| TASK DESCRIPTION |
Within the records, find every line that includes the word "layout" and copy it.

(Excerpts from a dataset)
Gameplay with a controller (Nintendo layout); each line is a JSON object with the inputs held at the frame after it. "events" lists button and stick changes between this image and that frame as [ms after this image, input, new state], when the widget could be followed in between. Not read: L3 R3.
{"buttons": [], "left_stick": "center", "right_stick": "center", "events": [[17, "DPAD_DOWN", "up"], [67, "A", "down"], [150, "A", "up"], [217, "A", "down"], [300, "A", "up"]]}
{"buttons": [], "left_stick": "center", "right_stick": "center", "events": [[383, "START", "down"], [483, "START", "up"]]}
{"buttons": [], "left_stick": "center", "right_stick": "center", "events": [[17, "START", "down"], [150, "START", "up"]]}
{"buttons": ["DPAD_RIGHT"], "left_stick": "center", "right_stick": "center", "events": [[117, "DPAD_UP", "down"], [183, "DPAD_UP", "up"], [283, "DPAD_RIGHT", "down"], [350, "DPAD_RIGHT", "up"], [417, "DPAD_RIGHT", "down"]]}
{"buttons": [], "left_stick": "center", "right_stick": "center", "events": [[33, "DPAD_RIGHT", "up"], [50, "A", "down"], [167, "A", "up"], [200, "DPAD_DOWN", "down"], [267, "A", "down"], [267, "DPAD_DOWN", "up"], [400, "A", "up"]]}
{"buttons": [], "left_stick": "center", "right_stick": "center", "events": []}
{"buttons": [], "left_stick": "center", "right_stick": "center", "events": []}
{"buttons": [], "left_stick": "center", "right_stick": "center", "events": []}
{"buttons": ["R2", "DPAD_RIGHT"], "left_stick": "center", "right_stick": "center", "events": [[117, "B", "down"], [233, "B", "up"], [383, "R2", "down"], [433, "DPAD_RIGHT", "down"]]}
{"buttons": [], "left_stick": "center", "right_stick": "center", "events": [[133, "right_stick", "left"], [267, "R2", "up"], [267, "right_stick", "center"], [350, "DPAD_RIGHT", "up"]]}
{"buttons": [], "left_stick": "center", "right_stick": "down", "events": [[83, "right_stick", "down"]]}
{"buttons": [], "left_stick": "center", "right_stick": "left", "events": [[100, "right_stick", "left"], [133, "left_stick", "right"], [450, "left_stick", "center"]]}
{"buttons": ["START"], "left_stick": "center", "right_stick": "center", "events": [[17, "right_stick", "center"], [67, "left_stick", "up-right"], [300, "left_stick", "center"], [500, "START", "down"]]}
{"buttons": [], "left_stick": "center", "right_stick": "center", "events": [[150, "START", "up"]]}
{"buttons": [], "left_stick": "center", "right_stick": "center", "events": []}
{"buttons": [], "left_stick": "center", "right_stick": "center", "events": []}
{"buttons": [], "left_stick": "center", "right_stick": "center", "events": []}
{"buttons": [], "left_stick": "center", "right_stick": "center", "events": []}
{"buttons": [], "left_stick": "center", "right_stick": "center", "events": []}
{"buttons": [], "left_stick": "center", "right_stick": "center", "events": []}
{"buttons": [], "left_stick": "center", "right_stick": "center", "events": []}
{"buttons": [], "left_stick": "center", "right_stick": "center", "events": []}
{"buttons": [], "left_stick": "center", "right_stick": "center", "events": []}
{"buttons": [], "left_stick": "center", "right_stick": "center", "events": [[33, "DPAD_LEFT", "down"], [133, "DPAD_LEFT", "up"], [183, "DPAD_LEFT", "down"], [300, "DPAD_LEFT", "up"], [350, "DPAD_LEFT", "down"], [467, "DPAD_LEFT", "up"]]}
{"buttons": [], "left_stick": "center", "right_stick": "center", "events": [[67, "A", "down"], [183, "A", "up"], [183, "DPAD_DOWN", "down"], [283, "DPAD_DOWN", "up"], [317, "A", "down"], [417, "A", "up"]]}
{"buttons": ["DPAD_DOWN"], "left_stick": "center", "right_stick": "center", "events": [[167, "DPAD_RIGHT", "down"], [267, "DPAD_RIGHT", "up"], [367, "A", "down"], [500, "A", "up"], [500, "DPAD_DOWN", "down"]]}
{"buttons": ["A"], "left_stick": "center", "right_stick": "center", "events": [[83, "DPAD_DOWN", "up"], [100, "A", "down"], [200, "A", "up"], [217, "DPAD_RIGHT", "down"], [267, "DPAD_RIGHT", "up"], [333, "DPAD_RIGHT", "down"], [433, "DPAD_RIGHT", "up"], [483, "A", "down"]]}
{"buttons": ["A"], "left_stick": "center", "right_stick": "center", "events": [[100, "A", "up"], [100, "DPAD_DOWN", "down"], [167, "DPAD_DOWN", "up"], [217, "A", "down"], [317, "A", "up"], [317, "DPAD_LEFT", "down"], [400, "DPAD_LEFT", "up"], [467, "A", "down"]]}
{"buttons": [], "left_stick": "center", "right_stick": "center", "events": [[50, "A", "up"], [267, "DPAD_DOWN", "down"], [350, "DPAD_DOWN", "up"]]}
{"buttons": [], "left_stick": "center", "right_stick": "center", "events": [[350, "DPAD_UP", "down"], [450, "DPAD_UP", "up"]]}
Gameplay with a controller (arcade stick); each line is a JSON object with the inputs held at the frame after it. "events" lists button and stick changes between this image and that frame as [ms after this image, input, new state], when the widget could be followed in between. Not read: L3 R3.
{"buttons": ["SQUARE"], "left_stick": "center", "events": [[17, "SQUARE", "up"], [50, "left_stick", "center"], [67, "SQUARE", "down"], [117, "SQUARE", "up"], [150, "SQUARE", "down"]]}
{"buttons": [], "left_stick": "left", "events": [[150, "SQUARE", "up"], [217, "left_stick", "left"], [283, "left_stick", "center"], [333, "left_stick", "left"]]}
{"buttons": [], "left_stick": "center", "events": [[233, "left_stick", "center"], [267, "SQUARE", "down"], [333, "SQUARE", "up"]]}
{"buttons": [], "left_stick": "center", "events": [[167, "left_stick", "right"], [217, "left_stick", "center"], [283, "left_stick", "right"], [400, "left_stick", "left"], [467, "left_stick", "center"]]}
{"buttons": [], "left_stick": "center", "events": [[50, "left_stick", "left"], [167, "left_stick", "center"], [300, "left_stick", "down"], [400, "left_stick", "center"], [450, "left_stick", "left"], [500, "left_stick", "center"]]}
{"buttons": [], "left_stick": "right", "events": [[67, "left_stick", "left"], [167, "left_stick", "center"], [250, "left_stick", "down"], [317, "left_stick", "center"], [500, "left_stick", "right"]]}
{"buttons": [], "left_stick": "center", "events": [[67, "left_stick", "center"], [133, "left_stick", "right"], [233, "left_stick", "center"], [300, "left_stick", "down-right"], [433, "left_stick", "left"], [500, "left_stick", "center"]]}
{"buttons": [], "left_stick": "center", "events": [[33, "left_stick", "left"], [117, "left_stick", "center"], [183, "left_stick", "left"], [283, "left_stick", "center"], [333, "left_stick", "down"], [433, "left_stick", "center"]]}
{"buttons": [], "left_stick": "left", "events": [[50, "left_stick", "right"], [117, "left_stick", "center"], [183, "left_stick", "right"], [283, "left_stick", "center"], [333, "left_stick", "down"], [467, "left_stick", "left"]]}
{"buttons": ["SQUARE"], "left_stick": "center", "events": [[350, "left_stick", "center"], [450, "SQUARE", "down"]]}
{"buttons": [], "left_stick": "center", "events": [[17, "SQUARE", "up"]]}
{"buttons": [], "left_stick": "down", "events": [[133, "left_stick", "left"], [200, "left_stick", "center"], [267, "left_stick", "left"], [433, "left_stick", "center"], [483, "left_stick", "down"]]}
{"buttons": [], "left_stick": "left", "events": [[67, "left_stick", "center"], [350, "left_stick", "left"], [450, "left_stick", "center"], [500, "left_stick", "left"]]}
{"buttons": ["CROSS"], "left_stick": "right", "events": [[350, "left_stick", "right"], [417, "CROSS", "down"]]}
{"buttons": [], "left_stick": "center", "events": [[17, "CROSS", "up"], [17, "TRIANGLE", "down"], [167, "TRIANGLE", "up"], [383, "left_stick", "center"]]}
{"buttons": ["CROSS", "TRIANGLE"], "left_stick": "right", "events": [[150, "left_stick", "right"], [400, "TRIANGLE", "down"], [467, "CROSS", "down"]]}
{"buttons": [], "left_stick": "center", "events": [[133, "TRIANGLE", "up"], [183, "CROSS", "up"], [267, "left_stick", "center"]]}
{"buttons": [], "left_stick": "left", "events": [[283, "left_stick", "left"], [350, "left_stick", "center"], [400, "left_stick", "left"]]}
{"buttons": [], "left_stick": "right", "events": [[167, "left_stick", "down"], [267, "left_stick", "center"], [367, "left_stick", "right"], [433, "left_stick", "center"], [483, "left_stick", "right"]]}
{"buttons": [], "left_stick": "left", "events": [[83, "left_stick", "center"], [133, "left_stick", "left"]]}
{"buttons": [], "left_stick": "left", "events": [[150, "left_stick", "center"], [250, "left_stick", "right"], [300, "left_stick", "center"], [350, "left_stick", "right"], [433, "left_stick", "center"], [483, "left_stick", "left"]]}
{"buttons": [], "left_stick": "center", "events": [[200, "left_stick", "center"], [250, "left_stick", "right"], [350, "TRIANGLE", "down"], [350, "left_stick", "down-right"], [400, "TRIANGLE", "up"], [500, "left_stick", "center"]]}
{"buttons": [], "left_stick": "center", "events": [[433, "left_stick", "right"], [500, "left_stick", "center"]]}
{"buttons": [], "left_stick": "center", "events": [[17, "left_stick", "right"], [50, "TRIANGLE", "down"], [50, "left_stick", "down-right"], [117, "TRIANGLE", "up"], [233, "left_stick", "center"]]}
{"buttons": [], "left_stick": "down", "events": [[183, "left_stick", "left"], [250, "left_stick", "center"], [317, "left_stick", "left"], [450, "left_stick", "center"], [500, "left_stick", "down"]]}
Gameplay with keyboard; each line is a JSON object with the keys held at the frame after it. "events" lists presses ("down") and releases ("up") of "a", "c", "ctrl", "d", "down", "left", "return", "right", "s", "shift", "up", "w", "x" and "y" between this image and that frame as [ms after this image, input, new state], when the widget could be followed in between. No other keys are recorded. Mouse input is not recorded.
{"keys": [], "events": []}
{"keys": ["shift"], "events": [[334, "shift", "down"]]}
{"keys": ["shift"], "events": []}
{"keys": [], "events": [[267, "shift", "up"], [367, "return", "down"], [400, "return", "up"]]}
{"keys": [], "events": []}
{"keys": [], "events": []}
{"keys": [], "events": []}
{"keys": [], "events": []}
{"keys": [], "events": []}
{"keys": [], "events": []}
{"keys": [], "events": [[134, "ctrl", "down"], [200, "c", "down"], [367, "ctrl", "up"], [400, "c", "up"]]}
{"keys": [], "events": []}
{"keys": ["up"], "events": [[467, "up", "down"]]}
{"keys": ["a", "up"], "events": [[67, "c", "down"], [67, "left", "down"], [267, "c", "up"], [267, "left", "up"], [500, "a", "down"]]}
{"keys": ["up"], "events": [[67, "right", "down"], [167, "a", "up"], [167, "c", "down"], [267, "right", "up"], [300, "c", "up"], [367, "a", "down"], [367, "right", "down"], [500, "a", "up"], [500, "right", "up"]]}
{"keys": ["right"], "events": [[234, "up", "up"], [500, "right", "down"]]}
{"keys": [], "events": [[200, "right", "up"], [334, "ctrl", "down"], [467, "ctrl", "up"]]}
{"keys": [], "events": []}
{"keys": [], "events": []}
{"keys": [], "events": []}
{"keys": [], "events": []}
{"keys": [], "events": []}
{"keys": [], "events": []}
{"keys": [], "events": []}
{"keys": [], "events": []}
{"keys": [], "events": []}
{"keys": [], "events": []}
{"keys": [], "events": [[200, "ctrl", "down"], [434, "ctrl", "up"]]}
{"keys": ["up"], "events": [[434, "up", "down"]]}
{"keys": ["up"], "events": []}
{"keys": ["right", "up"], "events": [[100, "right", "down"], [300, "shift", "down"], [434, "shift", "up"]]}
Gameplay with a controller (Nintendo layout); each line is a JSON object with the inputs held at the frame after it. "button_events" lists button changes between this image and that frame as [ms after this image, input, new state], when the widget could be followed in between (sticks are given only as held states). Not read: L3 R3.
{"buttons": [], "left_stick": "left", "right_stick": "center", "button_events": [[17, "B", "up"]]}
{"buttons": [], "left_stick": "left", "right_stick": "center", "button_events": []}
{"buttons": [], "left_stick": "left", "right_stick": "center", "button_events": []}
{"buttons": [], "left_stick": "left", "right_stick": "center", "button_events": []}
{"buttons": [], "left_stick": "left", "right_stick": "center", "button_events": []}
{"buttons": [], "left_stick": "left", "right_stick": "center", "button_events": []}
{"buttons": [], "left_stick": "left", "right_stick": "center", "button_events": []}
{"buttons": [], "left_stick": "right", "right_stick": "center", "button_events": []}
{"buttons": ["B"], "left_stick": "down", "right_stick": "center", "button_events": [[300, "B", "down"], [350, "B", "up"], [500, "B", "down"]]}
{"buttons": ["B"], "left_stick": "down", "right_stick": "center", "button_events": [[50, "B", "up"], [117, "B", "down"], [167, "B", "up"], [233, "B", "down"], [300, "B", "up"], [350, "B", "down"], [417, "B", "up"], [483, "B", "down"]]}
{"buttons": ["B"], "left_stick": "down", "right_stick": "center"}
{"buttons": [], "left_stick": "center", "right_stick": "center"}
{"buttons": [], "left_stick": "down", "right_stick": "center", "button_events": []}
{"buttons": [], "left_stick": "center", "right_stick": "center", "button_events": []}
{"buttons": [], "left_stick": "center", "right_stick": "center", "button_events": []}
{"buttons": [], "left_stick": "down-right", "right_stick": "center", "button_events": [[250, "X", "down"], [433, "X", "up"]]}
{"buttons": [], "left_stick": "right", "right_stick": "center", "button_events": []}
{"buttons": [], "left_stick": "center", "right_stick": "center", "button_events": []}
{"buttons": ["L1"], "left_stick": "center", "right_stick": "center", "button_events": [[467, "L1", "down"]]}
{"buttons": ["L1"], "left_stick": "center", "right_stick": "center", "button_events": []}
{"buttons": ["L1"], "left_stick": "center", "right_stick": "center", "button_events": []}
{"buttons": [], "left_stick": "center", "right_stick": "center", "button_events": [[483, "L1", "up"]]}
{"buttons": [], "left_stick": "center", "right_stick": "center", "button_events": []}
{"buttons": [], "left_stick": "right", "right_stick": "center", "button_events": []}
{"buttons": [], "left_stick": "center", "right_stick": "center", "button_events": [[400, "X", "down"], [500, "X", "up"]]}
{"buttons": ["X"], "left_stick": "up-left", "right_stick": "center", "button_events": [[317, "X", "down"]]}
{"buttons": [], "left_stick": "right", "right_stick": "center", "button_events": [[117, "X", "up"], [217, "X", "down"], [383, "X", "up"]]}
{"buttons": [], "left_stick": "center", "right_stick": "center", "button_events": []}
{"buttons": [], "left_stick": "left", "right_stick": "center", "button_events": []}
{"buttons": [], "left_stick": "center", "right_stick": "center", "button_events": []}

| RESPONSE AREA |
Gameplay with a controller (Nintendo layout); each line is a JSON object with the inputs held at the frame after it. "events" lists button and stick changes between this image and that frame as [ms after this image, input, new state], when the widget could be followed in between. Not read: L3 R3.
Gameplay with a controller (Nintendo layout); each line is a JSON object with the inputs held at the frame after it. "button_events" lists button changes between this image and that frame as [ms after this image, input, new state], when the widget could be followed in between (sticks are given only as held states). Not read: L3 R3.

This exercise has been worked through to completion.